## PROBLEMA
Ritrascriva fedelmente le righe del materiale sottostante a partire da quella che contiene "How many points" fino a quella che contiene "Siemens NH-2-1000, Siemens", entrambe incluse. Tralasci le immagini nella risposta.

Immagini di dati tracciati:
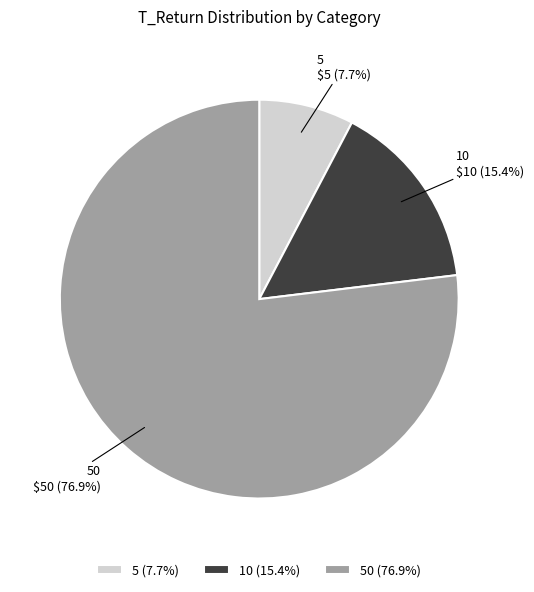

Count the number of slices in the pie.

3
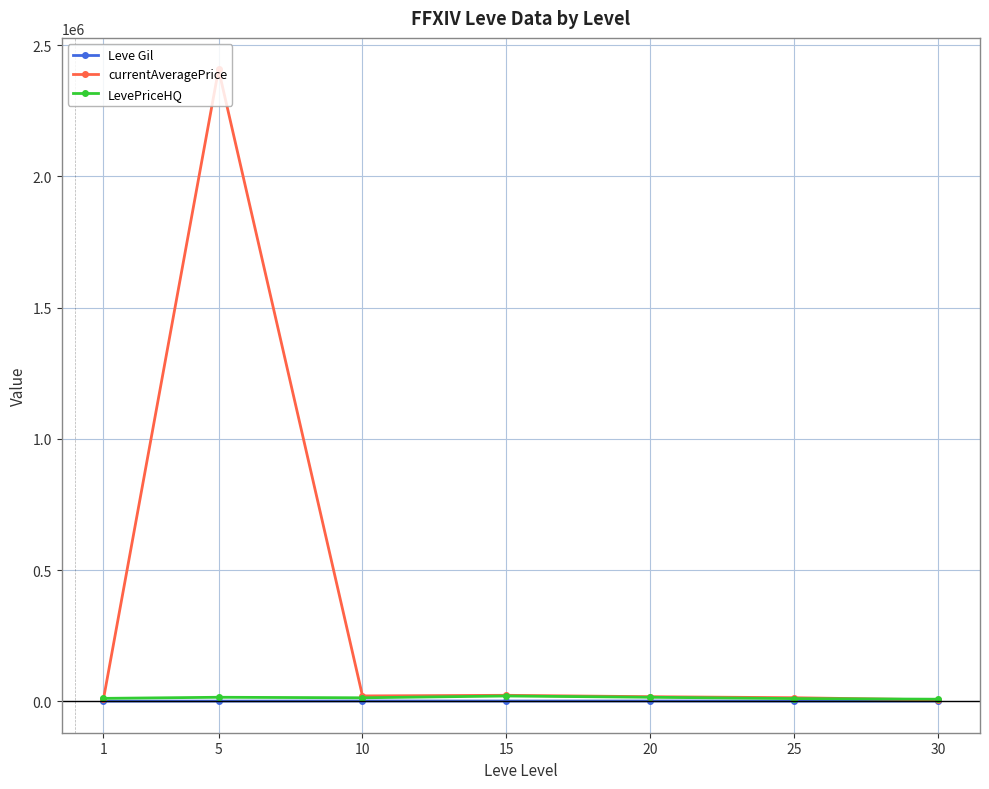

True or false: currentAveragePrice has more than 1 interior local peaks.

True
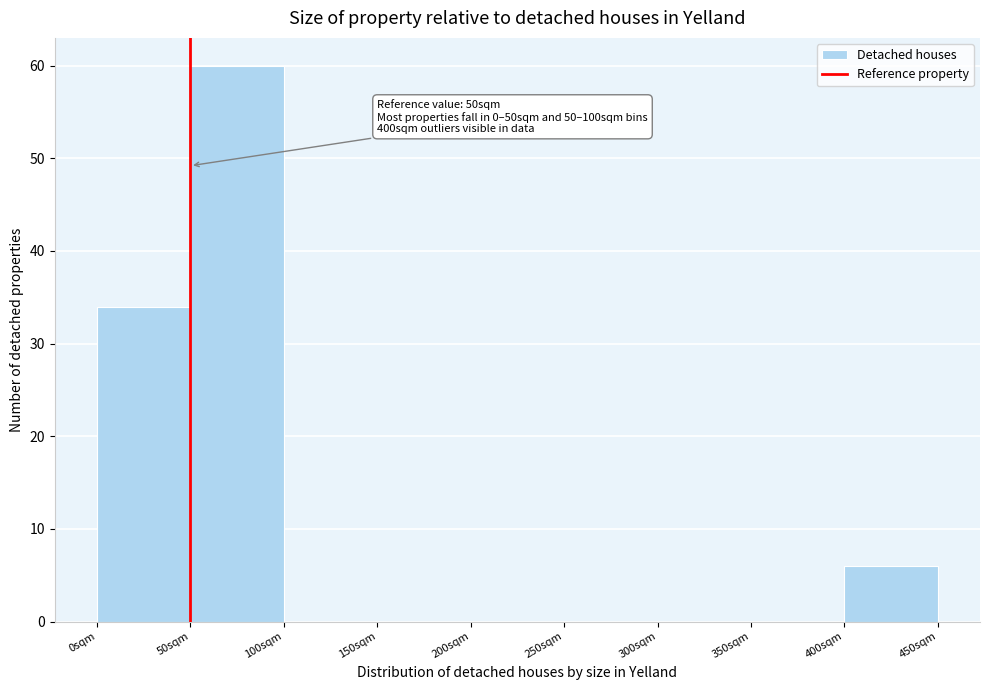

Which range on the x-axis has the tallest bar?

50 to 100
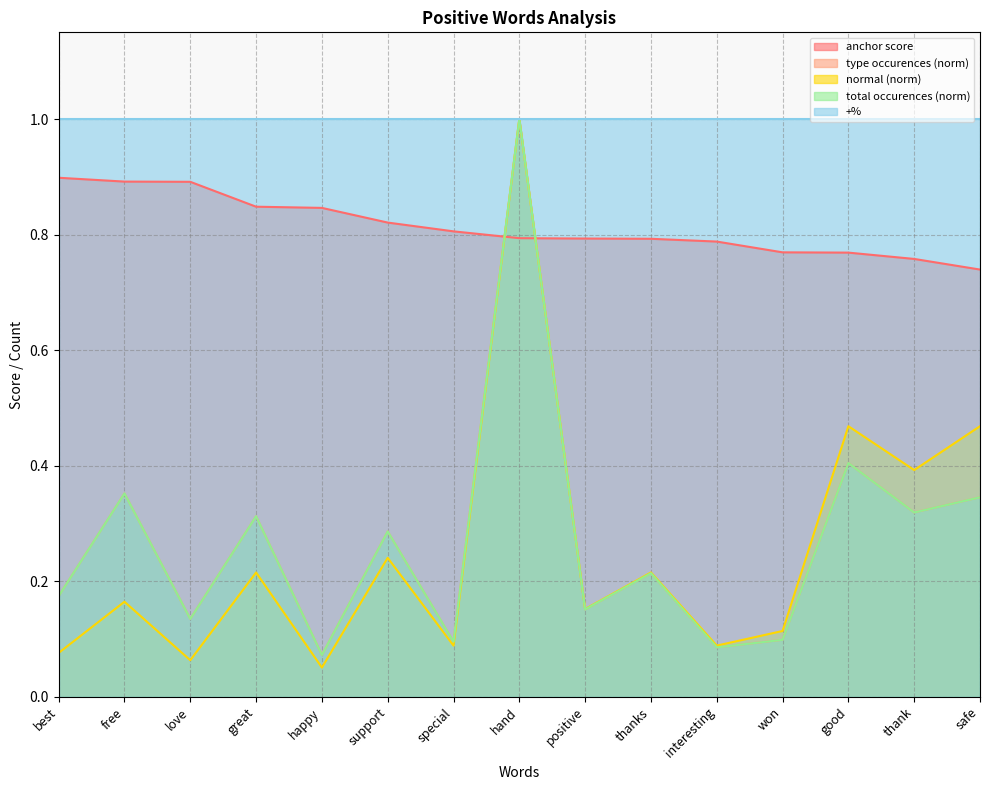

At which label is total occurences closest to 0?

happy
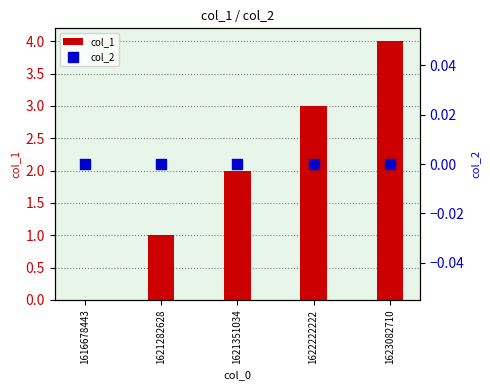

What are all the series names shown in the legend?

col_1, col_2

--

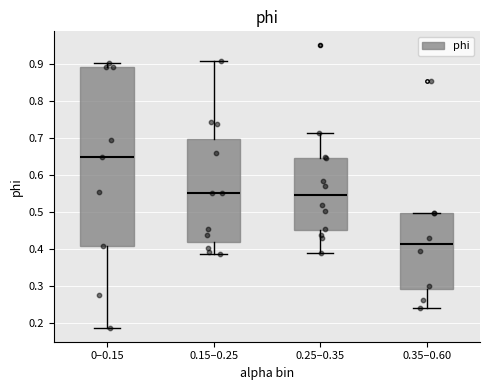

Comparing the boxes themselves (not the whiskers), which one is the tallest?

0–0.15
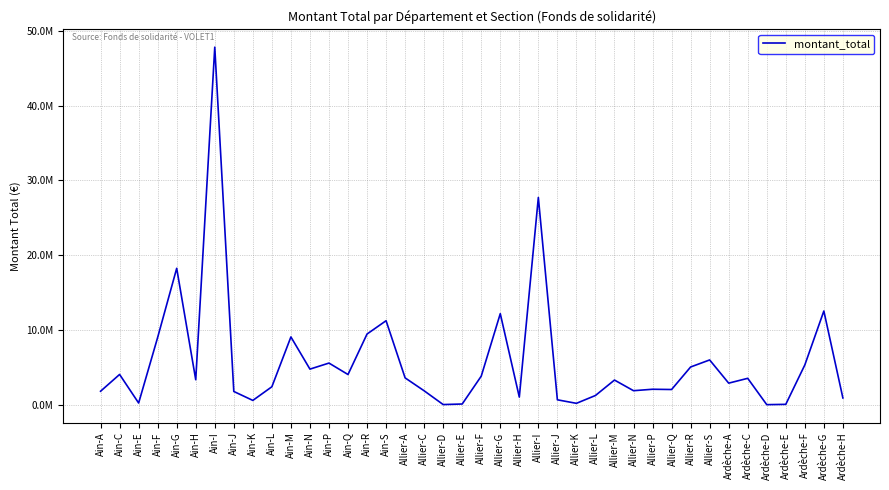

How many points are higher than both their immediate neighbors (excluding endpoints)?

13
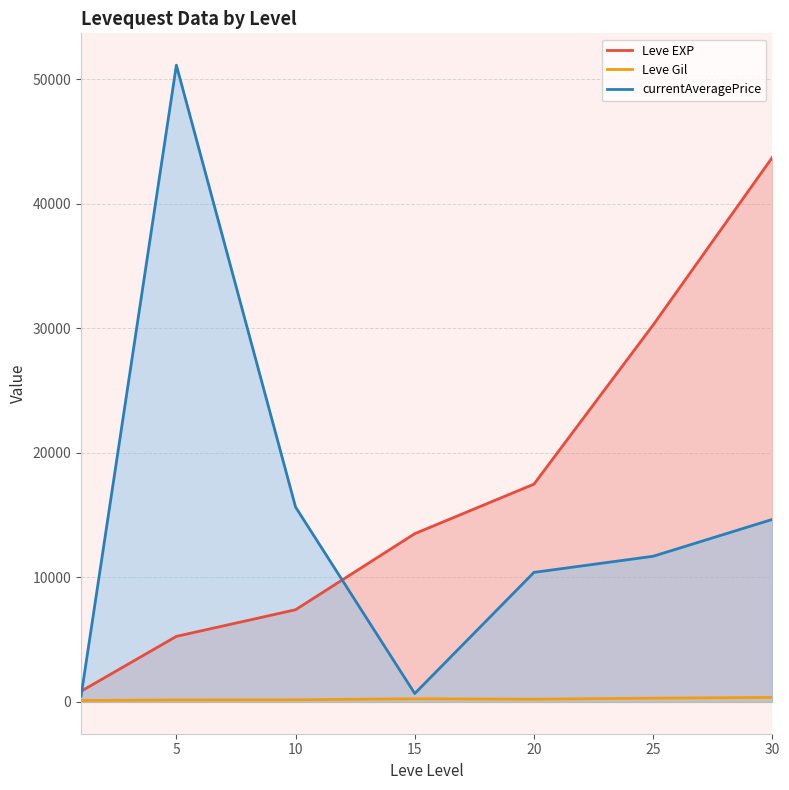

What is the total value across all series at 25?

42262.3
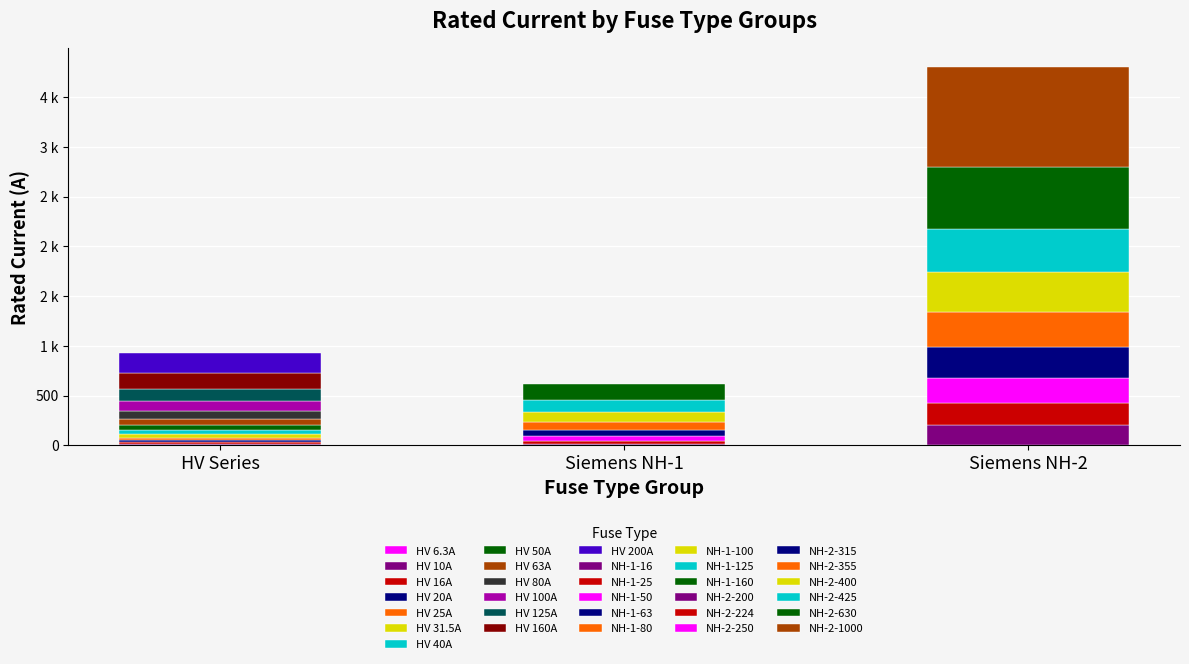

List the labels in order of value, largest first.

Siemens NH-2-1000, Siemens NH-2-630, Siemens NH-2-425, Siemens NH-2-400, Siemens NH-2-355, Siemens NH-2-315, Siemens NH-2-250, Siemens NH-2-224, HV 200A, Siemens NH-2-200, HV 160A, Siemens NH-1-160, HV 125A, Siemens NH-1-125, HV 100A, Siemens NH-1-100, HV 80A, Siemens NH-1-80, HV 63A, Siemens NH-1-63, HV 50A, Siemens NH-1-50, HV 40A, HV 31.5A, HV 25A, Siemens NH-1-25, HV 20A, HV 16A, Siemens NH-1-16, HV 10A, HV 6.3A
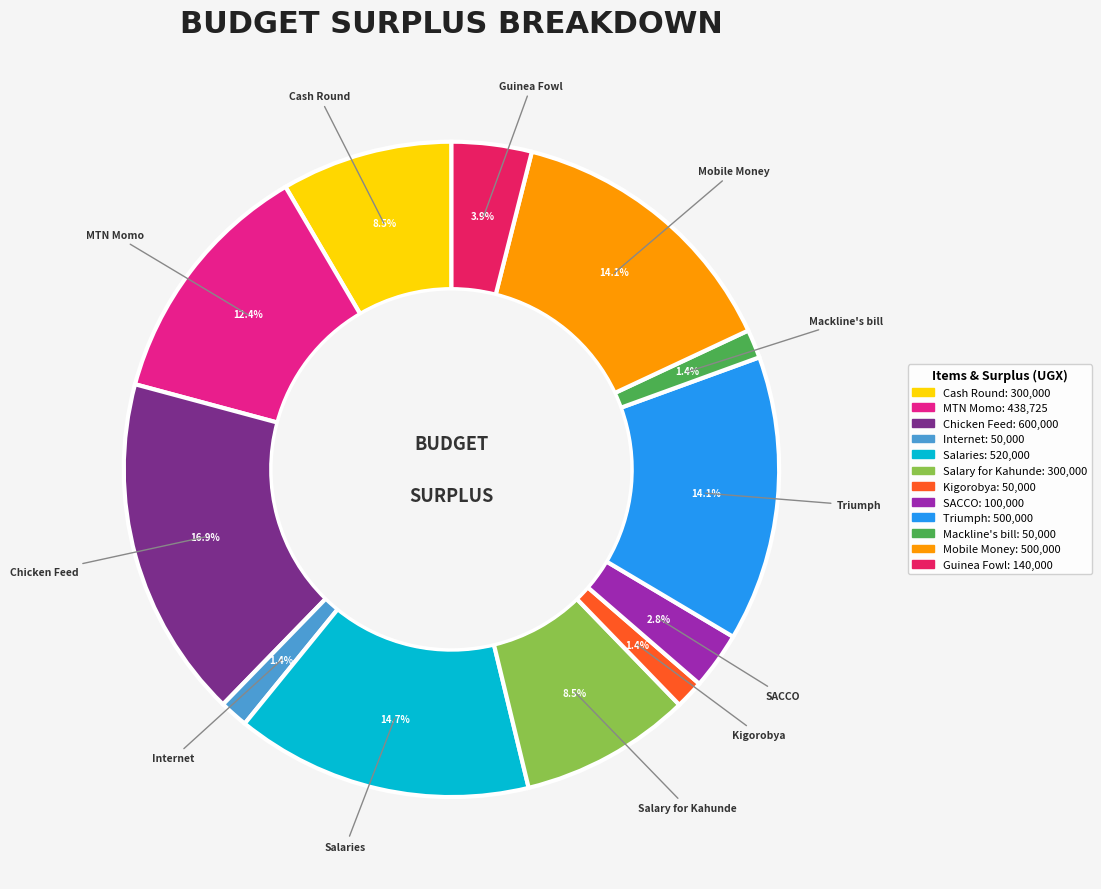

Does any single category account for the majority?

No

## RISULTATO
How many points are higher than both their immediate neighbors (excluding endpoints)?

13

What is the total value across all series at 25?

42262.3

List the labels in order of value, largest first.

Siemens NH-2-1000, Siemens NH-2-630, Siemens NH-2-425, Siemens NH-2-400, Siemens NH-2-355, Siemens NH-2-315, Siemens NH-2-250, Siemens NH-2-224, HV 200A, Siemens NH-2-200, HV 160A, Siemens NH-1-160, HV 125A, Siemens NH-1-125, HV 100A, Siemens NH-1-100, HV 80A, Siemens NH-1-80, HV 63A, Siemens NH-1-63, HV 50A, Siemens NH-1-50, HV 40A, HV 31.5A, HV 25A, Siemens NH-1-25, HV 20A, HV 16A, Siemens NH-1-16, HV 10A, HV 6.3A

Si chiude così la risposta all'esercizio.